In order to compare MIRAGE with recent methods, we also report Recall@K using BN-Inception [Ioffe_2015_ICML] with the same hyper-parameters as the ones used for GoogleNet. MIRAGE obtains strong performances when compared to very recent state-of-the-art methods. On Cub-200-2011, we obtain second best performances, being only 0.4% behind HORDE [Jacob_2019_ICCV]. On Cars-196 and Stanford Online Products, we obtain performances comparable to that of Multi-Similarity loss [Wang_2019_CVPR] and SoftTriplet [Qian_2019_ICCV]. On In-Shop Clothes Retrieval, we obtain results comparable to MS loss [Wang_2019_CVPR] and better than recently proposed D&C [Sanakoyeu_2019_CVPR] and MIC [Roth_2019_ICCV] that use the stronger ResNet50 backbone network. We want to emphasize that the reported results were obtained using the constrastive loss function, and yet bring improvements to the baseline comparable to that of using a much more advance loss function such as [Wang_2019_CVPR], [Qian_2019_ICCV] or [Jacob_2019_ICCV]. We believe this demonstrates the soundness of our approach.

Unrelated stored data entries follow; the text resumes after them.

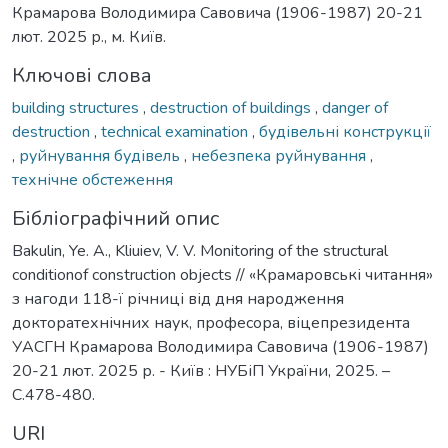
Крамарова Володимира Савовича (1906-1987) 20-21
лют. 2025 р., м. Київ.
Ключові слова
building structures
,
destruction of buildings
,
danger of
destruction
,
technical examination
,
будівельні конструкції
,
руйнування будівель
,
небезпека руйнування
,
технічне обстеження
Бібліографічний опис
Bakulin, Ye. A., Kliuiev, V. V. Monitoring of the structural
conditionof construction objects // «Крамаровські читання»
з нагоди 118-ї річниці від дня народження
докторатехнічних наук, професора, віцепрезидента
УАСГН Крамарова Володимира Савовича (1906-1987)
20-21 лют. 2025 р. - Київ : НУБіП України, 2025. –
С.478-480.
URI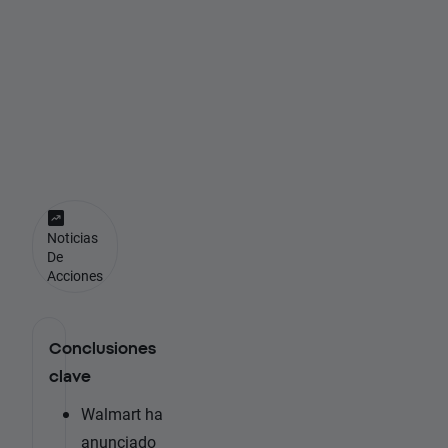
e
l
a
I
A
?
Noticias
De
Acciones
Conclusiones
clave
Walmart ha
anunciado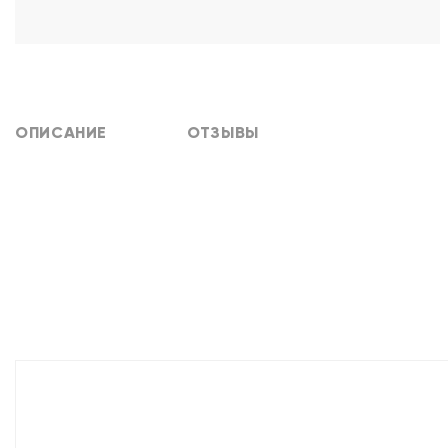
ОПИСАНИЕ
ОТЗЫВЫ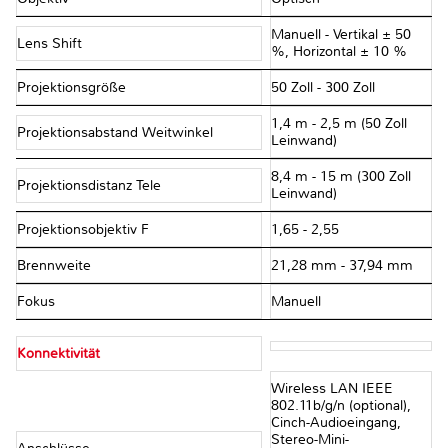
Manuell - Vertikal ± 50
Lens Shift
%, Horizontal ± 10 %
Projektionsgröße
50 Zoll - 300 Zoll
1,4 m - 2,5 m (50 Zoll
Projektionsabstand Weitwinkel
Leinwand)
8,4 m - 15 m (300 Zoll
Projektionsdistanz Tele
Leinwand)
Projektionsobjektiv F
1,65 - 2,55
Brennweite
21,28 mm - 37,94 mm
Fokus
Manuell
Konnektivität
Wireless LAN IEEE
802.11b/g/n (optional),
Cinch-Audioeingang,
Stereo-Mini-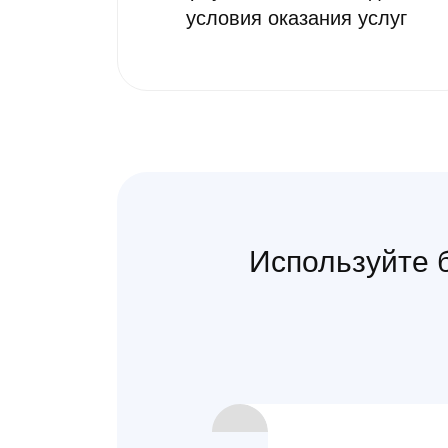
условия оказания услуг
Используйте б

In this paper, we introduce MIRAGE, a generation-based strategy that naturally solves the generation of hard examples. MIRAGE naturally solves the problem of generating incorrectly labeled hard negative examples by relying on a set of virtual class prototypes solely composed of generated examples. Even when the generator produces examples beyond their class manifolds, the presence of virtual classes ensures that the examples are still generated with the correct labels regarding the training classes. We empirically show that MIRAGE outperforms the state-of-the-art mining strategies and leads to competitive results when compared to complementary approaches. This is validated on four deep metric learning datasets named Cub-200-2011, Cars-196, Stanford Online Products and In-Shop Clothes Retrieval.